Deep Neural Network Based Precursor microRNA Prediction on Eleven Species
This work addresses the challenge of computationally identifying microRNAs, which is important for biologists studying gene regulation, but it is incremental as it applies a deep learning approach to an existing prediction task.
The authors tackled the problem of predicting precursor microRNA sequences across multiple species by developing DP-miRNA, a deep learning model that outperformed several existing classifiers, including support vector machines and random forests, on eleven datasets.

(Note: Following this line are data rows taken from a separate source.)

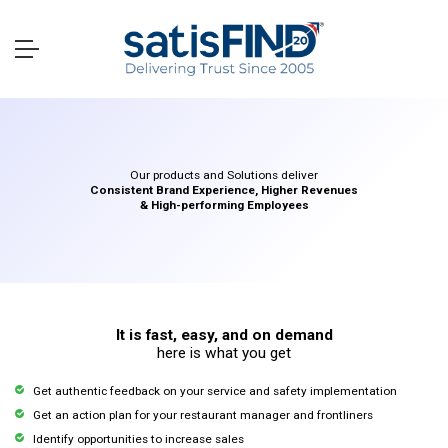
Our products and Solutions deliver
Consistent Brand Experience, Higher Revenues
& High-performing Employees
It is fast, easy, and on demand
here is what you get
Get authentic feedback on your service and safety implementation
Get an action plan for your restaurant manager and frontliners
Identify opportunities to increase sales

MicroRNA (miRNA) are small non-coding RNAs that regulates the gene expression at the post-transcriptional level. Determining whether a sequence segment is miRNA is experimentally challenging. Also, experimental results are sensitive to the experimental environment. These limitations inspire the development of computational methods for predicting the miRNAs. We propose a deep learning based classification model, called DP-miRNA, for predicting precursor miRNA sequence that contains the miRNA sequence. The feature set based Restricted Boltzmann Machine method, which we call DP-miRNA, uses 58 features that are categorized into four groups: sequence features, folding measures, stem-loop features and statistical feature. We evaluate the performance of the DP-miRNA on eleven twelve data sets of varying species, including the human. The deep neural network based classification outperformed support vector machine, neural network, naive Baye's classifiers, k-nearest neighbors, random forests, and a hybrid system combining support vector machine and genetic algorithm.